According to Savills Tech Cities, a research done by a London-based real-estate firm, Savills — New York and Chinese tech cities have emerged out to become the premier tech hubs globally, when it comes to living and working for the aspiring audience. However, as per their latest report, European cities are not behind and they contributing vigorously in the global tech sector.
The report was based on research grouped into six categories including business environment, tech environment, city buzz & wellness, talent pool, real estate costs, and mobility. Each category is weighted to reflect its importance to the tech sector.

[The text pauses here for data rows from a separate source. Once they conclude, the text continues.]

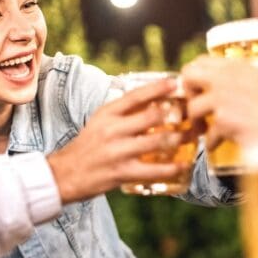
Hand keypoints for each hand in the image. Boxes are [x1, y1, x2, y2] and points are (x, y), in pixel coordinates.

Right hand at [48, 78, 186, 203]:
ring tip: (193, 136)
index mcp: (107, 113)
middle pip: (152, 116)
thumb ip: (123, 113)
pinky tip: (183, 164)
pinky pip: (154, 170)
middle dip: (177, 115)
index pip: (136, 95)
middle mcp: (113, 129)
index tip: (176, 83)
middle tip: (193, 114)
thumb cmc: (87, 147)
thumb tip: (153, 102)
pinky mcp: (122, 172)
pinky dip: (172, 167)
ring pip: (158, 142)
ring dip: (180, 139)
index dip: (158, 88)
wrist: (64, 175)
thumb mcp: (100, 122)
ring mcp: (118, 151)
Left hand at [182, 56, 257, 149]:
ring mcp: (224, 97)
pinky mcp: (225, 120)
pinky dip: (213, 143)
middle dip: (188, 94)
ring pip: (192, 108)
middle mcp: (228, 77)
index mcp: (240, 66)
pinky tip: (220, 147)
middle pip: (188, 76)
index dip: (195, 78)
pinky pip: (208, 134)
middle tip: (197, 111)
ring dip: (198, 123)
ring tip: (207, 132)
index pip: (201, 62)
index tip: (199, 92)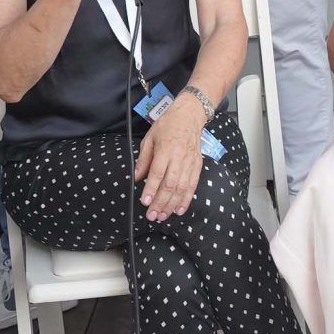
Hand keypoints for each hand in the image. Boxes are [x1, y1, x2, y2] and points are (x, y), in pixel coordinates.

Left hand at [134, 100, 206, 220]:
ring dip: (172, 205)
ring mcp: (190, 163)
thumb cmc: (168, 125)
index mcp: (165, 150)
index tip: (145, 201)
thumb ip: (143, 159)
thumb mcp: (149, 139)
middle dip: (161, 202)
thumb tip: (136, 177)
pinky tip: (179, 210)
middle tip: (152, 215)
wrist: (189, 116)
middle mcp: (179, 158)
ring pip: (182, 188)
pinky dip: (186, 199)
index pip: (157, 173)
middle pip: (170, 185)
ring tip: (163, 216)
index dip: (151, 189)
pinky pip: (193, 186)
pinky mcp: (197, 166)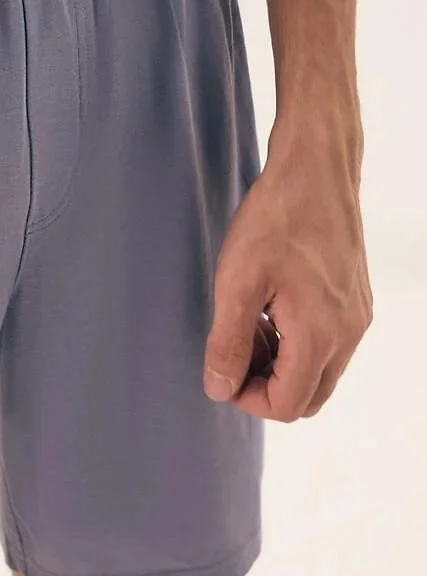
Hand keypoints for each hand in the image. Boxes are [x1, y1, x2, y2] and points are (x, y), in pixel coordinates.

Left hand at [202, 123, 371, 419]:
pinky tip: (271, 307)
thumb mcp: (237, 281)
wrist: (316, 170)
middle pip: (307, 397)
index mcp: (321, 335)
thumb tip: (220, 388)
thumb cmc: (277, 218)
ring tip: (249, 322)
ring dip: (281, 363)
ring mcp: (356, 316)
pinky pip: (329, 343)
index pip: (287, 405)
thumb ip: (228, 341)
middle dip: (266, 385)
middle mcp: (348, 333)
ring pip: (319, 371)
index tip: (221, 368)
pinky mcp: (355, 298)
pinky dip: (298, 341)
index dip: (247, 398)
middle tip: (234, 348)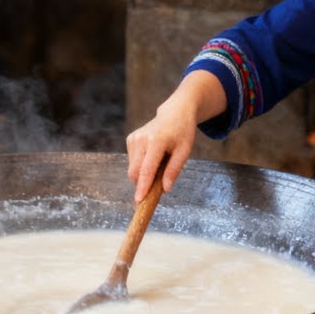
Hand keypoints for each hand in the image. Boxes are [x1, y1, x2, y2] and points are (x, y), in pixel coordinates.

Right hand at [125, 70, 225, 201]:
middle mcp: (141, 139)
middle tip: (158, 186)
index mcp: (157, 141)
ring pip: (133, 168)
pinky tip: (153, 156)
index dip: (143, 187)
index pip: (147, 169)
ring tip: (160, 162)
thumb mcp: (184, 151)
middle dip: (143, 184)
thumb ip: (174, 170)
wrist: (175, 113)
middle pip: (135, 172)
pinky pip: (133, 162)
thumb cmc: (182, 132)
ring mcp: (134, 138)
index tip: (138, 201)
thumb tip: (165, 189)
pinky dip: (142, 165)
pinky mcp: (130, 139)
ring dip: (144, 174)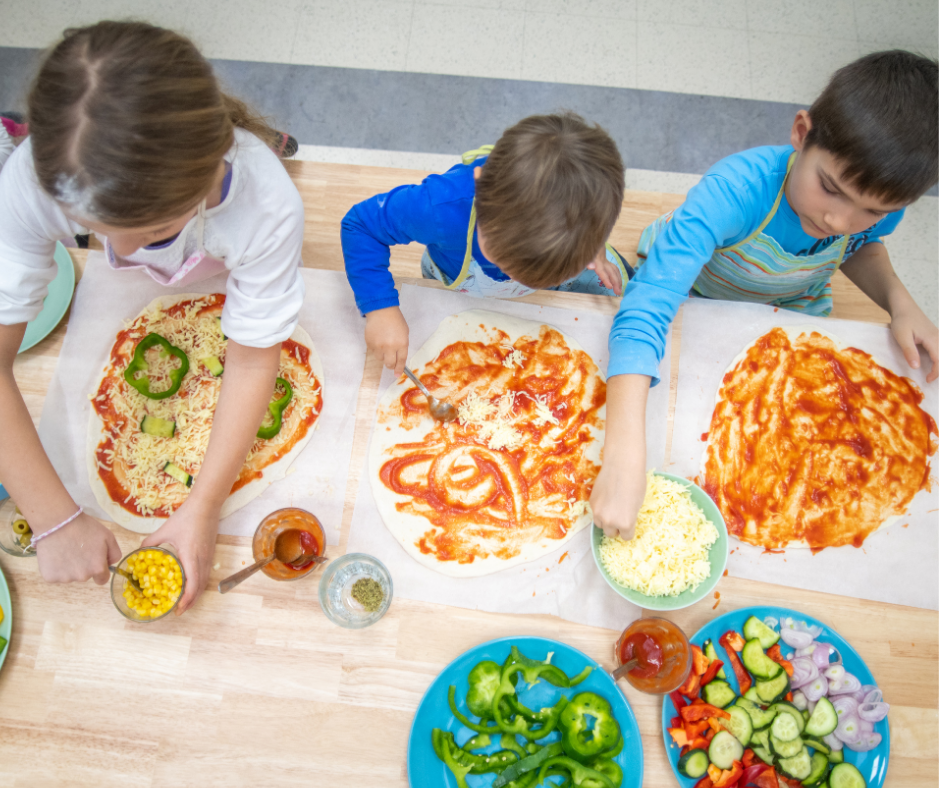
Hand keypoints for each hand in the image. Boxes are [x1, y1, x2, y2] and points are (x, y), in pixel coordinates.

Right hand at [36, 512, 121, 584]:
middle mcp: (82, 577)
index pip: (102, 579)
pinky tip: (55, 554)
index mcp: (97, 568)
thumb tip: (109, 565)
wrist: (56, 522)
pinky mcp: (49, 577)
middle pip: (85, 576)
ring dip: (69, 567)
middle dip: (84, 566)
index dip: (99, 569)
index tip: (94, 560)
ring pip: (70, 576)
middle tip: (78, 549)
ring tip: (65, 549)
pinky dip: (55, 567)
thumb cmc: (84, 527)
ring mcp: (64, 578)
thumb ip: (114, 554)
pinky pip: (55, 575)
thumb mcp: (108, 537)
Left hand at [141, 497, 218, 613]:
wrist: (206, 505)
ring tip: (185, 602)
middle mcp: (202, 560)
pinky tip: (191, 584)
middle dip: (190, 602)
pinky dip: (199, 584)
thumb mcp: (165, 530)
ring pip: (204, 582)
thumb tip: (139, 552)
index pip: (192, 585)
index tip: (177, 610)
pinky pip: (206, 574)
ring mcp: (209, 557)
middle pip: (200, 588)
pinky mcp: (210, 553)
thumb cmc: (186, 517)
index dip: (186, 601)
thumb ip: (151, 542)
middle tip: (178, 611)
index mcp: (191, 557)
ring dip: (196, 594)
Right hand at [365, 306, 409, 376]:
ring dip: (382, 355)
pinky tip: (378, 340)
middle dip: (390, 365)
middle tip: (390, 362)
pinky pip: (373, 352)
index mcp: (401, 344)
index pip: (401, 361)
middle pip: (389, 364)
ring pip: (380, 359)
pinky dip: (376, 349)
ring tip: (383, 345)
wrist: (381, 310)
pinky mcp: (370, 343)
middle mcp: (390, 347)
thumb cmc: (395, 321)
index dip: (399, 369)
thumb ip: (402, 346)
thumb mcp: (404, 333)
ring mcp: (379, 346)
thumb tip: (399, 359)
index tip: (397, 375)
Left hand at [585, 247, 622, 295]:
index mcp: (596, 259)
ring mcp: (604, 259)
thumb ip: (586, 260)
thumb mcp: (581, 252)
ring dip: (618, 280)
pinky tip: (617, 281)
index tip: (610, 287)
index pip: (602, 270)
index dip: (606, 279)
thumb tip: (591, 266)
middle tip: (618, 293)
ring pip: (614, 270)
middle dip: (616, 282)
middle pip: (611, 271)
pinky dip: (616, 275)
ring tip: (619, 290)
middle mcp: (602, 259)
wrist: (586, 238)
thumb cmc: (581, 246)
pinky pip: (613, 268)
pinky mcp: (604, 259)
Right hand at [590, 456, 646, 540]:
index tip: (629, 522)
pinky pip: (595, 513)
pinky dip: (600, 509)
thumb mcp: (637, 505)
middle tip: (620, 514)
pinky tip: (606, 497)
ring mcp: (598, 513)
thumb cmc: (636, 483)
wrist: (622, 465)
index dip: (628, 529)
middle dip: (615, 527)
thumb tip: (623, 520)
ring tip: (612, 507)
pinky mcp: (591, 503)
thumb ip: (629, 517)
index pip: (626, 537)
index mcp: (625, 524)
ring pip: (600, 524)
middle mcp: (610, 522)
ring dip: (605, 520)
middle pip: (611, 533)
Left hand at [890, 303, 938, 382]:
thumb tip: (916, 367)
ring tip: (931, 374)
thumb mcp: (902, 336)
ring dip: (939, 364)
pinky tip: (930, 364)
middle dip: (939, 370)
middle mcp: (939, 338)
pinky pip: (939, 350)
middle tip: (929, 379)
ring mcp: (938, 337)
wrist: (904, 307)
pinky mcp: (934, 337)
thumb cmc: (902, 320)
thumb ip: (909, 351)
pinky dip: (937, 358)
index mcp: (933, 340)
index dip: (936, 372)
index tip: (927, 380)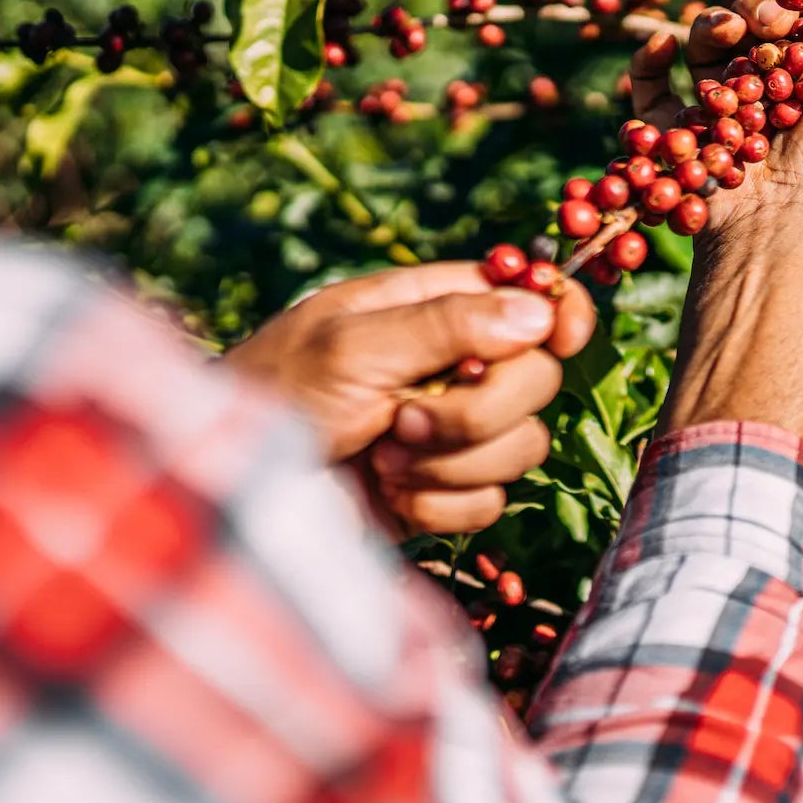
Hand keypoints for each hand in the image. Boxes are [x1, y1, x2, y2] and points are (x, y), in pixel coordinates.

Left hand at [226, 264, 595, 532]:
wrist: (238, 493)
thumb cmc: (277, 397)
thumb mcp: (353, 345)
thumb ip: (447, 325)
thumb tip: (538, 310)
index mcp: (428, 308)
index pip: (523, 297)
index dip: (557, 313)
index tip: (564, 336)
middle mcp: (449, 367)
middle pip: (536, 378)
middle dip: (481, 407)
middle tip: (407, 416)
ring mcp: (448, 434)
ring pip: (523, 444)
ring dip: (453, 461)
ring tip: (384, 457)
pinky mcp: (441, 496)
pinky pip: (491, 502)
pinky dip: (439, 505)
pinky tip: (388, 494)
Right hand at [628, 0, 802, 236]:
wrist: (789, 222)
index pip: (794, 17)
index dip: (792, 0)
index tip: (800, 7)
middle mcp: (768, 93)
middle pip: (748, 22)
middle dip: (756, 9)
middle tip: (769, 26)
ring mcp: (721, 113)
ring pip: (704, 44)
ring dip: (711, 25)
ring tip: (724, 32)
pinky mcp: (680, 134)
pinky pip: (651, 88)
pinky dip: (650, 59)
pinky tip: (664, 45)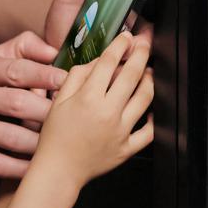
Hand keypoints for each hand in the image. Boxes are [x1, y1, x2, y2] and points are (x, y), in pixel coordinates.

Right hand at [0, 33, 65, 178]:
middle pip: (18, 103)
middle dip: (50, 113)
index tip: (74, 84)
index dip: (49, 76)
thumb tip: (54, 49)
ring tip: (58, 145)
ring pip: (10, 137)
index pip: (18, 69)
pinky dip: (19, 167)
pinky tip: (35, 168)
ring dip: (39, 143)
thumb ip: (17, 49)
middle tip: (72, 120)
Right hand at [34, 31, 153, 185]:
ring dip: (149, 80)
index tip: (125, 37)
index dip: (119, 46)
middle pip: (132, 76)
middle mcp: (107, 112)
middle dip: (141, 54)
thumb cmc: (55, 137)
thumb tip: (97, 62)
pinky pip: (148, 131)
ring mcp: (121, 131)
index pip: (108, 63)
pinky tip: (150, 107)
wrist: (59, 169)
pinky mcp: (127, 148)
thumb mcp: (59, 100)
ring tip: (147, 72)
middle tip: (144, 44)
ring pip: (145, 99)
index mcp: (88, 98)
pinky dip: (153, 117)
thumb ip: (77, 77)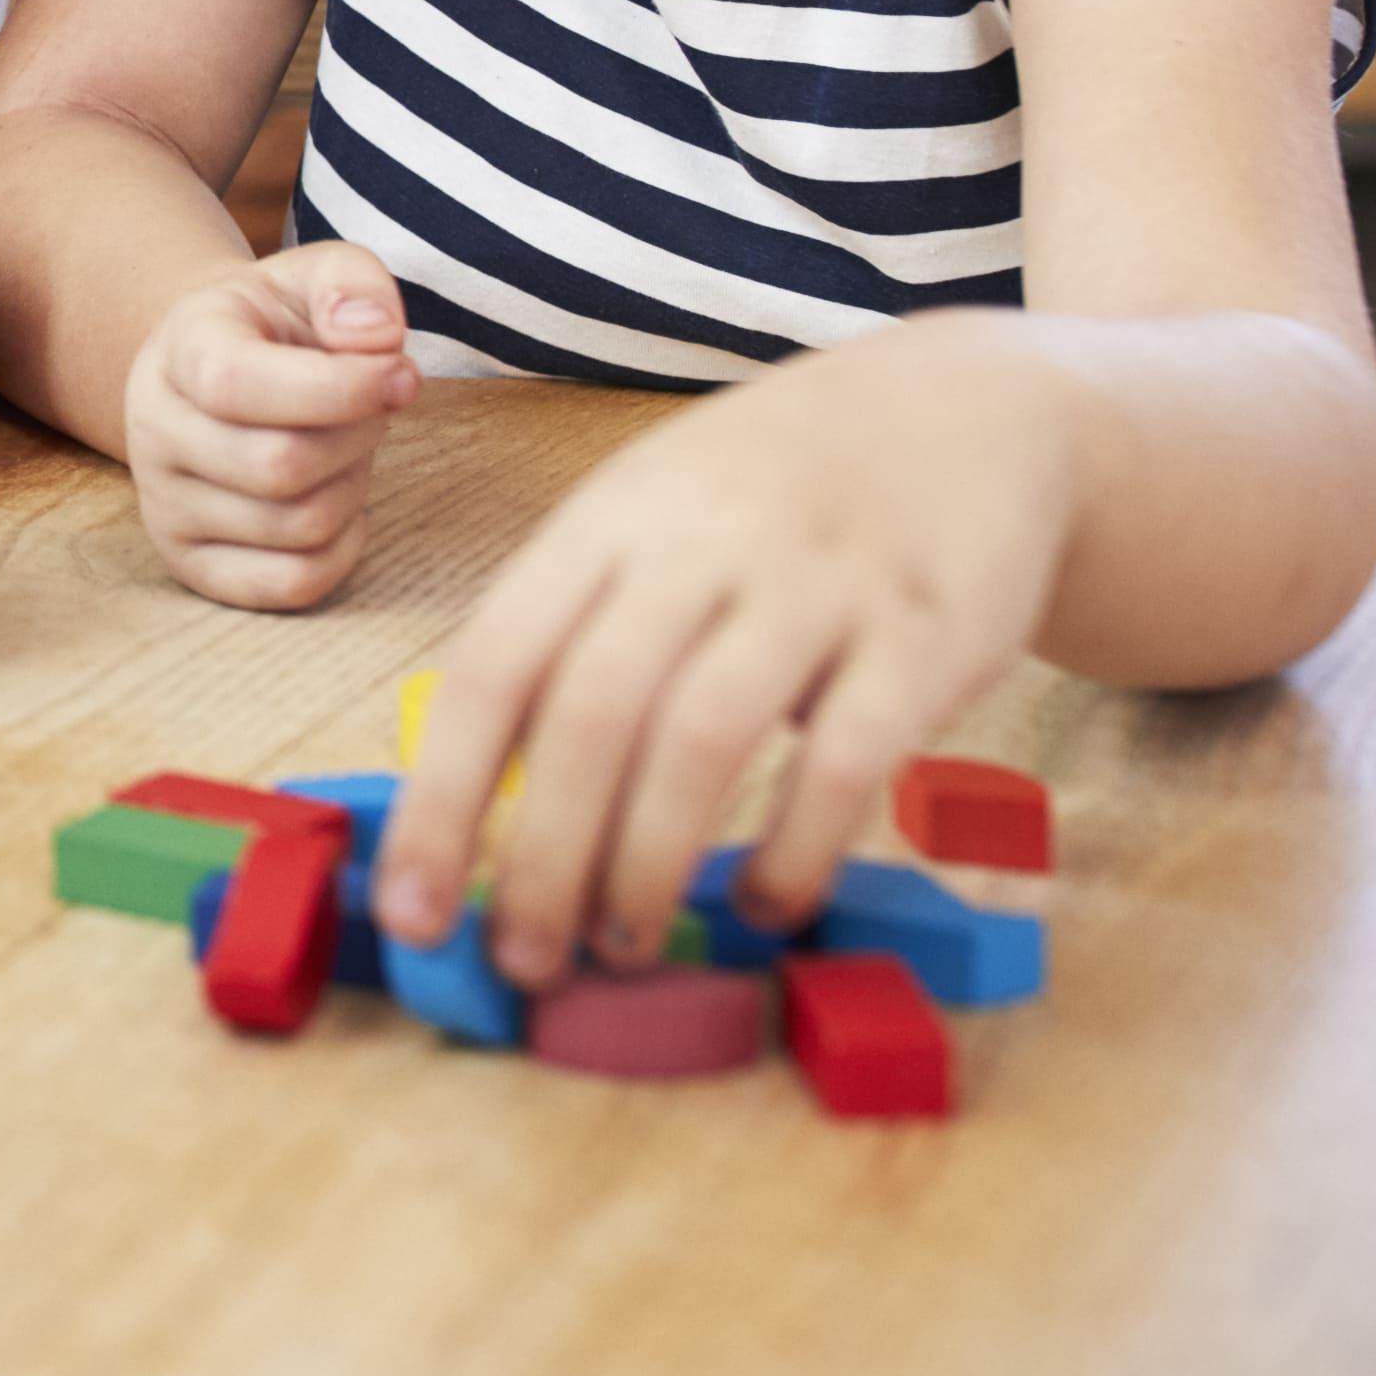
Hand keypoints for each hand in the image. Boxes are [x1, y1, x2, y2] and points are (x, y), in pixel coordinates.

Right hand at [120, 242, 413, 610]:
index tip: (400, 372)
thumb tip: (375, 338)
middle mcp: (154, 429)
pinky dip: (343, 549)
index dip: (336, 387)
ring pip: (297, 526)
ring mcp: (164, 504)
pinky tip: (340, 503)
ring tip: (345, 448)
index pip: (236, 384)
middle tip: (375, 407)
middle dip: (358, 437)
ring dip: (353, 487)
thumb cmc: (274, 327)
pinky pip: (293, 583)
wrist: (209, 374)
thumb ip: (352, 283)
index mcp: (179, 348)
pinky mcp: (193, 564)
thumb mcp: (310, 276)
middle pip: (280, 466)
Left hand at [375, 321, 1074, 988]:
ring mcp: (813, 584)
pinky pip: (844, 761)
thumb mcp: (651, 518)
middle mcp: (698, 543)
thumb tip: (482, 805)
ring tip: (620, 946)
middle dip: (540, 857)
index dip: (440, 798)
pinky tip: (763, 908)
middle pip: (589, 714)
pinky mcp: (921, 634)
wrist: (967, 412)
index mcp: (607, 519)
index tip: (408, 911)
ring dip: (647, 866)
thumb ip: (576, 631)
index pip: (495, 664)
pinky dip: (791, 850)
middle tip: (522, 963)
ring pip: (701, 741)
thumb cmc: (769, 494)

So let’s take a look at the top 8 tech cities from the EU region for 2019.
Performing especially well on our ‘buzz and wellness’ and mobility costs, the UK capital remains the dominant tech hub in Europe, with three times more VC investment recorded in 2018 than the nearest European rival for VC investment, Paris.
Amsterdam is hot on its heels, rivalling London’s position as the global gateway to Europe. This vibrant global hub benefits from a skilled, English-speaking workforce and scores well across all categories. At the same time, the expansion and cost of co-working spaces are much of value in Amsterdam, then compared to the tech hubs of US including San Francisco.
Stockholm is one of the leading tech cities in the world. With leading tech brand names like Skype, Spotify, and others, the city has been receiving considerable attention lately. Moreover, Stockholm is home to around 120 health tech firms with some truly exciting health tech developments. According to Insead’s 2018 Global Cities Talent Competitiveness Index, Stockholm is the world’s second best city for attracting global talent.
Copenhagen, is one among the world’s most cycle-friendly. Their compact size allows residents shorter commutes, easier access to amenities and a better work/life balance. There are approximately more than 400 tech companies in Denmark that run the gamut of technologies, from analytics and big data to gaming, cloud, fintech and apps.
When it comes to European cities with a proven history of startup, Paris may lag behind London and Berlin. But it’s not going to stay the same as the city is maturing into an impressive startup ecosystem, attracting foreign talent and funding. Moreover, France is striving hard to turn itself into a “start-up nation”, forcing through reforms to labour laws which are likely to lure tech companies.
Lots and lots of young creative entrepreneurs are flocking to the German capital to be a part of this healthy growing ecosystem. In fact, companies, such as Penta, Swiss Bank and Samsung Next Europe have realised the great potential and are relocating to Berlin in preparation for the upcoming changes within the EU. The Berlin startup ecosystem is all about vibrant and creative culture, a diverse pool of talent and expertise, as well as attractive funding programmes.
In recent years, Dublin is firmly establishing itself as one of the tech capitals of Europe and the world. According to a report by renowned global real estate services provider Savills, Dublin has made into the elite tech city list, ranking it in 12th place on a list of the top 22 cities for tech around the world.
Just like Copenhagen, Barcelona is also among the world’s most cycle-friendly. Also, Barcelona ($250 per week) offer relatively affordable rental accommodation. With more than 1200 startups, Barcelona is a buzzing startup hub and one of Europe’s prominent tech hotspots. This city is the fifth hottest startup hub in Europe after London, Berlin, Paris and Amsterdam. Notably, a well-planned startup can be established in Barcelona, thanks to the city’s thriving entrepreneurship, access to international sources of investments including venture capita, incubators, accelerator and much more.